By Consulting Specifying Engineer Staff February 7, 2006

American Power Conversion, a provider of data-center power and cooling solutions, helped diagnose and solve a potential overheating problem in a customer’s new data center using CFD simulation software.

By evaluating alternative designs prior to installing the equipment, the simulation showed that the customer’s original design would result in overheating if a single computer room air conditioner (CRAC) failed for even a short period of time. “We used computational fluid dynamics (CFD) software to identify the problem, evaluate its root cause and develop a new design that can withstand loss of any one single piece of equipment,” said Ben Steinberg, senior applications engineer for APC.

Steinberg used the software to model the geometry of the data center and thermal and airflow characteristics of the servers and cooling units. “It’s designed specifically for modeling heating and cooling applications so it is both easier to use and more powerful than general purpose CFD codes when evaluating data center cooling,” Steinberg said. “The vendor also has a team of support engineers that provide excellent support because they have a very good understanding of data center cooling issues.”
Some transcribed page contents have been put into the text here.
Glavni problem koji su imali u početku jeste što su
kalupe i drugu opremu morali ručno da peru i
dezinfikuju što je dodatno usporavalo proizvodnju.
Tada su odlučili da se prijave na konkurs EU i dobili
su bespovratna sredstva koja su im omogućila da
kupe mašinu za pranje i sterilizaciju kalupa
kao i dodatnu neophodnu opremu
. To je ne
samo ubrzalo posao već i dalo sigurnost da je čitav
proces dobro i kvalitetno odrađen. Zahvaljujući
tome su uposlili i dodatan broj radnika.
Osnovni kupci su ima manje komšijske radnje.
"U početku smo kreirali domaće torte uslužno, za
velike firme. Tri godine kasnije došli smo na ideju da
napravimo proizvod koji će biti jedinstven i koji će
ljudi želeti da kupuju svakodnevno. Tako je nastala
Like most new data centers, this one made extensive use of blade servers, which greatly increase the amount of computing power that can be packed into a given amount of space but at the same time generate much more heat than traditional servers. The customer’s initial design positioned the equipment in three rows with one CRAC in each row. Steinberg ran a steady state simulation with all CRAC units operating and then removed the CRACs from the model one after another and reran the simulation. The results showed that when one particular CRAC unit was removed, temperatures quickly reached the unacceptable 90°F level.

Steinberg suggested adding a fourth row of equipment with a fourth CRAC unit. He pointed out that the fourth row would provide each hot aisle with one CRAC unit on each side of the aisle, providing redundancy in case one unit failed. In order to confirm this assumption, Steinberg modified the model to add the fourth row of equipment and the fourth CRAC. The results showed that regardless of which CRAC was removed, temperatures remained at safe levels of between 75°F and 80°F throughout the data center. Steinberg showed these results to the owner and the owner made the decision to go with the new design and purchase the four CRACs from APC.

“It would have been extremely costly to install the equipment in the data center, run tests, and then discover that it would not properly cool the servers in the event of an equipment failure,” Steinberg said. “But it would have been far more costly for the customer to have its data center go down because of cooling problems. This helps explain why we run simulations for many of our proposals. Simulation provides a fast, relatively inexpensive, and accurate method of evaluating data center cooling performance without going to the time and expense required to actually install and test the equipment.”